Example 9: CBR-Macrophage Cell Manufacturing

[0347] To avoid cell manufacturing for each individual, off-the-shelf CBR programed macrophage (CBRM) will be used. CBRM will be manufactured in advance using universal induced pluripotent stem cell-derived macrophages (iPSC-macrophages) that will be generated by knocking out B2M to eliminate all MHC I and subsequently knocking in HLA E (Hoerster et al., Frontiers in Immunology, 2021).

[0348] iPSC were generated from a healthy donor using Sendai virus kit (Thermo Fisher, Waltham, MA). iPSC were differentiated and polarized in culture into mature M1 macrophages using the protocol from Cao et al., Stem Cell Reports, 2019.
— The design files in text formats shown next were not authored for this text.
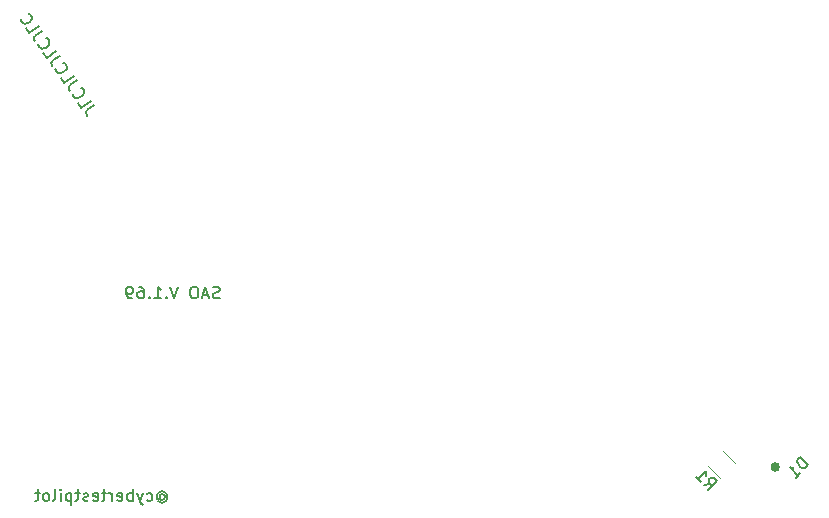
<source format=gbo>
%TF.GenerationSoftware,KiCad,Pcbnew,(5.1.12-1-10_14)*%
%TF.CreationDate,2022-04-05T14:51:50-04:00*%
%TF.ProjectId,space_shuttle_SAO,73706163-655f-4736-9875-74746c655f53,rev?*%
%TF.SameCoordinates,Original*%
%TF.FileFunction,Legend,Bot*%
%TF.FilePolarity,Positive*%
%FSLAX46Y46*%
G04 Gerber Fmt 4.6, Leading zero omitted, Abs format (unit mm)*
G04 Created by KiCad (PCBNEW (5.1.12-1-10_14)) date 2022-04-05 14:51:50*
%MOMM*%
%LPD*%
G01*
G04 APERTURE LIST*
%ADD10C,0.150000*%
%ADD11C,0.400000*%
%ADD12C,0.120000*%
G04 APERTURE END LIST*
D10*
X110448520Y-79928680D02*
X109863411Y-80338378D01*
X109773702Y-80459325D01*
X109750314Y-80591965D01*
X109793247Y-80736300D01*
X109847873Y-80814315D01*
X109083104Y-79722112D02*
X109356236Y-80112184D01*
X110175388Y-79538608D01*
X108642169Y-78926348D02*
X108630475Y-78992669D01*
X108673407Y-79137003D01*
X108728033Y-79215018D01*
X108848980Y-79304726D01*
X108981621Y-79328115D01*
X109086948Y-79312496D01*
X109270290Y-79242250D01*
X109387312Y-79160311D01*
X109516028Y-79012051D01*
X109566729Y-78918417D01*
X109590117Y-78785776D01*
X109547185Y-78641441D01*
X109492559Y-78563427D01*
X109371612Y-78473718D01*
X109305292Y-78462024D01*
X108973609Y-77822289D02*
X108388500Y-78231987D01*
X108298792Y-78352934D01*
X108275403Y-78485574D01*
X108318336Y-78629909D01*
X108372962Y-78707924D01*
X107608193Y-77615721D02*
X107881325Y-78005793D01*
X108700477Y-77432217D01*
X107167258Y-76819957D02*
X107155564Y-76886278D01*
X107198496Y-77030612D01*
X107253122Y-77108627D01*
X107374069Y-77198336D01*
X107506710Y-77221724D01*
X107612038Y-77206105D01*
X107795380Y-77135859D01*
X107912401Y-77053920D01*
X108041117Y-76905660D01*
X108091818Y-76812026D01*
X108115207Y-76679385D01*
X108072274Y-76535051D01*
X108017648Y-76457036D01*
X107896701Y-76367327D01*
X107830381Y-76355633D01*
X107498698Y-75715898D02*
X106913589Y-76125596D01*
X106823881Y-76246543D01*
X106800493Y-76379183D01*
X106843425Y-76523518D01*
X106898051Y-76601533D01*
X106133283Y-75509330D02*
X106406414Y-75899403D01*
X107225566Y-75325826D01*
X105692347Y-74713566D02*
X105680653Y-74779887D01*
X105723585Y-74924222D01*
X105778212Y-75002236D01*
X105899158Y-75091945D01*
X106031799Y-75115333D01*
X106137127Y-75099714D01*
X106320469Y-75029468D01*
X106437491Y-74947529D01*
X106566206Y-74799269D01*
X106616908Y-74705635D01*
X106640296Y-74572994D01*
X106597364Y-74428660D01*
X106542737Y-74350645D01*
X106421791Y-74260937D01*
X106355470Y-74249242D01*
X106023787Y-73609508D02*
X105438679Y-74019205D01*
X105348970Y-74140152D01*
X105325582Y-74272792D01*
X105368514Y-74417127D01*
X105423140Y-74495142D01*
X104658372Y-73402939D02*
X104931503Y-73793012D01*
X105750655Y-73219435D01*
X104217436Y-72607175D02*
X104205742Y-72673496D01*
X104248674Y-72817831D01*
X104303301Y-72895845D01*
X104424247Y-72985554D01*
X104556888Y-73008942D01*
X104662216Y-72993323D01*
X104845558Y-72923077D01*
X104962580Y-72841138D01*
X105091296Y-72692878D01*
X105141997Y-72599244D01*
X105165385Y-72466603D01*
X105122453Y-72322269D01*
X105067826Y-72244254D01*
X104946880Y-72154546D01*
X104880559Y-72142851D01*
X115970392Y-112935070D02*
X116018011Y-112887451D01*
X116113249Y-112839832D01*
X116208487Y-112839832D01*
X116303725Y-112887451D01*
X116351344Y-112935070D01*
X116398963Y-113030308D01*
X116398963Y-113125546D01*
X116351344Y-113220784D01*
X116303725Y-113268403D01*
X116208487Y-113316022D01*
X116113249Y-113316022D01*
X116018011Y-113268403D01*
X115970392Y-113220784D01*
X115970392Y-112839832D02*
X115970392Y-113220784D01*
X115922773Y-113268403D01*
X115875154Y-113268403D01*
X115779916Y-113220784D01*
X115732297Y-113125546D01*
X115732297Y-112887451D01*
X115827535Y-112744594D01*
X115970392Y-112649356D01*
X116160868Y-112601737D01*
X116351344Y-112649356D01*
X116494201Y-112744594D01*
X116589440Y-112887451D01*
X116637059Y-113077927D01*
X116589440Y-113268403D01*
X116494201Y-113411260D01*
X116351344Y-113506499D01*
X116160868Y-113554118D01*
X115970392Y-113506499D01*
X115827535Y-113411260D01*
X114875154Y-113363641D02*
X114970392Y-113411260D01*
X115160868Y-113411260D01*
X115256106Y-113363641D01*
X115303725Y-113316022D01*
X115351344Y-113220784D01*
X115351344Y-112935070D01*
X115303725Y-112839832D01*
X115256106Y-112792213D01*
X115160868Y-112744594D01*
X114970392Y-112744594D01*
X114875154Y-112792213D01*
X114541820Y-112744594D02*
X114303725Y-113411260D01*
X114065630Y-112744594D02*
X114303725Y-113411260D01*
X114398963Y-113649356D01*
X114446582Y-113696975D01*
X114541820Y-113744594D01*
X113684678Y-113411260D02*
X113684678Y-112411260D01*
X113684678Y-112792213D02*
X113589440Y-112744594D01*
X113398963Y-112744594D01*
X113303725Y-112792213D01*
X113256106Y-112839832D01*
X113208487Y-112935070D01*
X113208487Y-113220784D01*
X113256106Y-113316022D01*
X113303725Y-113363641D01*
X113398963Y-113411260D01*
X113589440Y-113411260D01*
X113684678Y-113363641D01*
X112398963Y-113363641D02*
X112494201Y-113411260D01*
X112684678Y-113411260D01*
X112779916Y-113363641D01*
X112827535Y-113268403D01*
X112827535Y-112887451D01*
X112779916Y-112792213D01*
X112684678Y-112744594D01*
X112494201Y-112744594D01*
X112398963Y-112792213D01*
X112351344Y-112887451D01*
X112351344Y-112982689D01*
X112827535Y-113077927D01*
X111922773Y-113411260D02*
X111922773Y-112744594D01*
X111922773Y-112935070D02*
X111875154Y-112839832D01*
X111827535Y-112792213D01*
X111732297Y-112744594D01*
X111637059Y-112744594D01*
X111446582Y-112744594D02*
X111065630Y-112744594D01*
X111303725Y-112411260D02*
X111303725Y-113268403D01*
X111256106Y-113363641D01*
X111160868Y-113411260D01*
X111065630Y-113411260D01*
X110351344Y-113363641D02*
X110446582Y-113411260D01*
X110637059Y-113411260D01*
X110732297Y-113363641D01*
X110779916Y-113268403D01*
X110779916Y-112887451D01*
X110732297Y-112792213D01*
X110637059Y-112744594D01*
X110446582Y-112744594D01*
X110351344Y-112792213D01*
X110303725Y-112887451D01*
X110303725Y-112982689D01*
X110779916Y-113077927D01*
X109922773Y-113363641D02*
X109827535Y-113411260D01*
X109637059Y-113411260D01*
X109541820Y-113363641D01*
X109494201Y-113268403D01*
X109494201Y-113220784D01*
X109541820Y-113125546D01*
X109637059Y-113077927D01*
X109779916Y-113077927D01*
X109875154Y-113030308D01*
X109922773Y-112935070D01*
X109922773Y-112887451D01*
X109875154Y-112792213D01*
X109779916Y-112744594D01*
X109637059Y-112744594D01*
X109541820Y-112792213D01*
X109208487Y-112744594D02*
X108827535Y-112744594D01*
X109065630Y-112411260D02*
X109065630Y-113268403D01*
X109018011Y-113363641D01*
X108922773Y-113411260D01*
X108827535Y-113411260D01*
X108494201Y-112744594D02*
X108494201Y-113744594D01*
X108494201Y-112792213D02*
X108398963Y-112744594D01*
X108208487Y-112744594D01*
X108113249Y-112792213D01*
X108065630Y-112839832D01*
X108018011Y-112935070D01*
X108018011Y-113220784D01*
X108065630Y-113316022D01*
X108113249Y-113363641D01*
X108208487Y-113411260D01*
X108398963Y-113411260D01*
X108494201Y-113363641D01*
X107589440Y-113411260D02*
X107589440Y-112744594D01*
X107589440Y-112411260D02*
X107637059Y-112458880D01*
X107589440Y-112506499D01*
X107541820Y-112458880D01*
X107589440Y-112411260D01*
X107589440Y-112506499D01*
X106970392Y-113411260D02*
X107065630Y-113363641D01*
X107113249Y-113268403D01*
X107113249Y-112411260D01*
X106446582Y-113411260D02*
X106541820Y-113363641D01*
X106589440Y-113316022D01*
X106637059Y-113220784D01*
X106637059Y-112935070D01*
X106589440Y-112839832D01*
X106541820Y-112792213D01*
X106446582Y-112744594D01*
X106303725Y-112744594D01*
X106208487Y-112792213D01*
X106160868Y-112839832D01*
X106113249Y-112935070D01*
X106113249Y-113220784D01*
X106160868Y-113316022D01*
X106208487Y-113363641D01*
X106303725Y-113411260D01*
X106446582Y-113411260D01*
X105827535Y-112744594D02*
X105446582Y-112744594D01*
X105684678Y-112411260D02*
X105684678Y-113268403D01*
X105637059Y-113363641D01*
X105541820Y-113411260D01*
X105446582Y-113411260D01*
X121046380Y-96223721D02*
X120903523Y-96271340D01*
X120665428Y-96271340D01*
X120570190Y-96223721D01*
X120522571Y-96176102D01*
X120474952Y-96080864D01*
X120474952Y-95985626D01*
X120522571Y-95890388D01*
X120570190Y-95842769D01*
X120665428Y-95795150D01*
X120855904Y-95747531D01*
X120951142Y-95699912D01*
X120998761Y-95652293D01*
X121046380Y-95557055D01*
X121046380Y-95461817D01*
X120998761Y-95366579D01*
X120951142Y-95318960D01*
X120855904Y-95271340D01*
X120617809Y-95271340D01*
X120474952Y-95318960D01*
X120094000Y-95985626D02*
X119617809Y-95985626D01*
X120189238Y-96271340D02*
X119855904Y-95271340D01*
X119522571Y-96271340D01*
X118998761Y-95271340D02*
X118808285Y-95271340D01*
X118713047Y-95318960D01*
X118617809Y-95414198D01*
X118570190Y-95604674D01*
X118570190Y-95938007D01*
X118617809Y-96128483D01*
X118713047Y-96223721D01*
X118808285Y-96271340D01*
X118998761Y-96271340D01*
X119094000Y-96223721D01*
X119189238Y-96128483D01*
X119236857Y-95938007D01*
X119236857Y-95604674D01*
X119189238Y-95414198D01*
X119094000Y-95318960D01*
X118998761Y-95271340D01*
X117522571Y-95271340D02*
X117189238Y-96271340D01*
X116855904Y-95271340D01*
X116522571Y-96176102D02*
X116474952Y-96223721D01*
X116522571Y-96271340D01*
X116570190Y-96223721D01*
X116522571Y-96176102D01*
X116522571Y-96271340D01*
X115522571Y-96271340D02*
X116094000Y-96271340D01*
X115808285Y-96271340D02*
X115808285Y-95271340D01*
X115903523Y-95414198D01*
X115998761Y-95509436D01*
X116094000Y-95557055D01*
X115094000Y-96176102D02*
X115046380Y-96223721D01*
X115094000Y-96271340D01*
X115141619Y-96223721D01*
X115094000Y-96176102D01*
X115094000Y-96271340D01*
X114189238Y-95271340D02*
X114379714Y-95271340D01*
X114474952Y-95318960D01*
X114522571Y-95366579D01*
X114617809Y-95509436D01*
X114665428Y-95699912D01*
X114665428Y-96080864D01*
X114617809Y-96176102D01*
X114570190Y-96223721D01*
X114474952Y-96271340D01*
X114284476Y-96271340D01*
X114189238Y-96223721D01*
X114141619Y-96176102D01*
X114094000Y-96080864D01*
X114094000Y-95842769D01*
X114141619Y-95747531D01*
X114189238Y-95699912D01*
X114284476Y-95652293D01*
X114474952Y-95652293D01*
X114570190Y-95699912D01*
X114617809Y-95747531D01*
X114665428Y-95842769D01*
X113617809Y-96271340D02*
X113427333Y-96271340D01*
X113332095Y-96223721D01*
X113284476Y-96176102D01*
X113189238Y-96033245D01*
X113141619Y-95842769D01*
X113141619Y-95461817D01*
X113189238Y-95366579D01*
X113236857Y-95318960D01*
X113332095Y-95271340D01*
X113522571Y-95271340D01*
X113617809Y-95318960D01*
X113665428Y-95366579D01*
X113713047Y-95461817D01*
X113713047Y-95699912D01*
X113665428Y-95795150D01*
X113617809Y-95842769D01*
X113522571Y-95890388D01*
X113332095Y-95890388D01*
X113236857Y-95842769D01*
X113189238Y-95795150D01*
X113141619Y-95699912D01*
D11*
%TO.C,D1*%
X168297095Y-110544944D02*
G75*
G03*
X168297095Y-110544944I-200000J0D01*
G01*
D12*
%TO.C,R1*%
X162369797Y-110474211D02*
X163398021Y-111502435D01*
X163656731Y-109187277D02*
X164684955Y-110215501D01*
%TO.C,D1*%
D10*
X170890368Y-110413132D02*
X170183262Y-109706025D01*
X170014903Y-109874384D01*
X169947559Y-110009071D01*
X169947559Y-110143758D01*
X169981231Y-110244773D01*
X170082246Y-110413132D01*
X170183262Y-110514147D01*
X170351620Y-110615163D01*
X170452636Y-110648834D01*
X170587323Y-110648834D01*
X170722010Y-110581491D01*
X170890368Y-110413132D01*
X169812872Y-111490628D02*
X170216933Y-111086567D01*
X170014903Y-111288598D02*
X169307796Y-110581491D01*
X169476155Y-110615163D01*
X169610842Y-110615163D01*
X169711857Y-110581491D01*
%TO.C,R1*%
X162038411Y-112069522D02*
X162610831Y-111968507D01*
X162442472Y-112473583D02*
X163149579Y-111766477D01*
X162880205Y-111497102D01*
X162779190Y-111463431D01*
X162711846Y-111463431D01*
X162610831Y-111497102D01*
X162509816Y-111598118D01*
X162476144Y-111699133D01*
X162476144Y-111766477D01*
X162509816Y-111867492D01*
X162779190Y-112136866D01*
X161364976Y-111396087D02*
X161769037Y-111800148D01*
X161567006Y-111598118D02*
X162274113Y-110891011D01*
X162240442Y-111059370D01*
X162240442Y-111194057D01*
X162274113Y-111295072D01*
%TD*%
M02*

</source>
[0349] The invention is not to be limited in scope by the specific embodiments described herein. Indeed, various modifications of the invention in addition to those described will become apparent to those skilled in the art from the foregoing description and accompanying figures. Such modifications are intended to fall within the scope of the appended claims.

[0350] All references (e.g., publications or patents or patent applications) cited herein are incorporated herein by reference in their entireties and for all purposes to the same extent as if each individual reference (e.g., publication or patent or patent application) was specifically and individually indicated to be incorporated by reference in its entirety for all purposes.